The people in the grip of this Islamism are not unintelligent about its workings even as they ignore its impact on the peace in their region.
"We need an umbrella," said Mona Mahmoud, 40, Jihan's older sister. "In the 60's, Arabism was the umbrella. We had a cause. Now we lack an umbrella. We feel lost in space. We need to be affiliated to something. Usually in our part of the world, because of what religion means to us, we immediately resort to it."And the pundits of the region see clearly enough that Arab pride has been consistently damaged by western meddling and do not seem alarmed at the price that present regimes will pay for the restoration of dignity:
"The losers are going to be the Arab regimes, U.S.A. and Israel", said Dr. Fares Braizat of the Center for Strategic Studies at the University of Jordan. "The secular resistance movements are gone. Now there are the Islamists coming in. So the new nationalism is going to be religious nationalism, and one of the main reasons is dignity. People want their dignity back."The only Arabs Bush ever dignified were the princes who would sell him oil. I think $70 per barrel does not begin to account for the real price we will pay for that oil.

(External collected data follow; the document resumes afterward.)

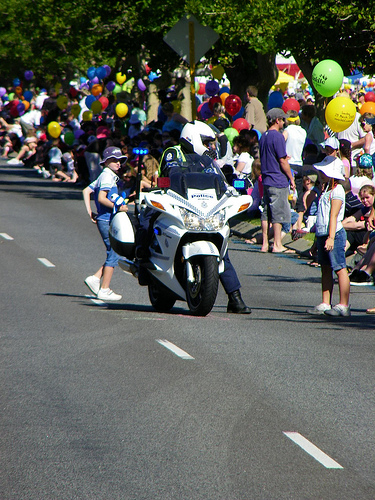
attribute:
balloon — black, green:
[311, 58, 343, 96]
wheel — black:
[177, 238, 220, 318]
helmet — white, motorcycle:
[180, 120, 216, 157]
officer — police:
[154, 118, 250, 313]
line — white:
[283, 429, 343, 470]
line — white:
[155, 337, 195, 359]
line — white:
[85, 294, 104, 303]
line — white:
[36, 256, 55, 266]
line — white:
[0, 232, 13, 240]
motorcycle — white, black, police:
[119, 136, 264, 309]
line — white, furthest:
[127, 319, 255, 403]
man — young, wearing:
[258, 105, 299, 256]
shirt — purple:
[256, 129, 288, 185]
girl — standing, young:
[299, 152, 358, 328]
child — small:
[312, 136, 358, 327]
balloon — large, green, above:
[311, 58, 345, 99]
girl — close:
[312, 158, 350, 317]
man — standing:
[259, 106, 295, 252]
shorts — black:
[260, 182, 291, 223]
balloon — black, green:
[297, 53, 356, 103]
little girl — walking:
[83, 145, 128, 304]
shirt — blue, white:
[89, 167, 121, 191]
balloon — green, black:
[310, 54, 345, 100]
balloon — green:
[312, 54, 346, 96]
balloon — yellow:
[324, 95, 357, 132]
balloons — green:
[310, 55, 356, 137]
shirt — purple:
[242, 128, 307, 187]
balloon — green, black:
[298, 53, 344, 101]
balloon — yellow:
[308, 82, 361, 148]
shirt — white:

Beware Arab pride, it is so thick it could cut you with a knife.
This was a bit of "wisdom" I have always considered unacceptable for posting because, like all generalizations, it is wrong in some ways. It could be read as inflamatory and even cowardly. But if, by speaking in their own language, it would give my crusading neocon administration a clue about the way they are stomping on the sensitivities of the hearts and minds they so desperately need to win, it is worth risking the ways it can be misread. It is politically incorrect but then our present course in world politics is in even more dire need of correction.
We Americans have our pride too of course. And the wanton destruction visited on us by al-Qaida in 2001 damaged that pride. Now, does anyone see how productive and beneficial our measures to restore pride have been? Where the hell is the world going, folks? [clue: the answer was in the question.]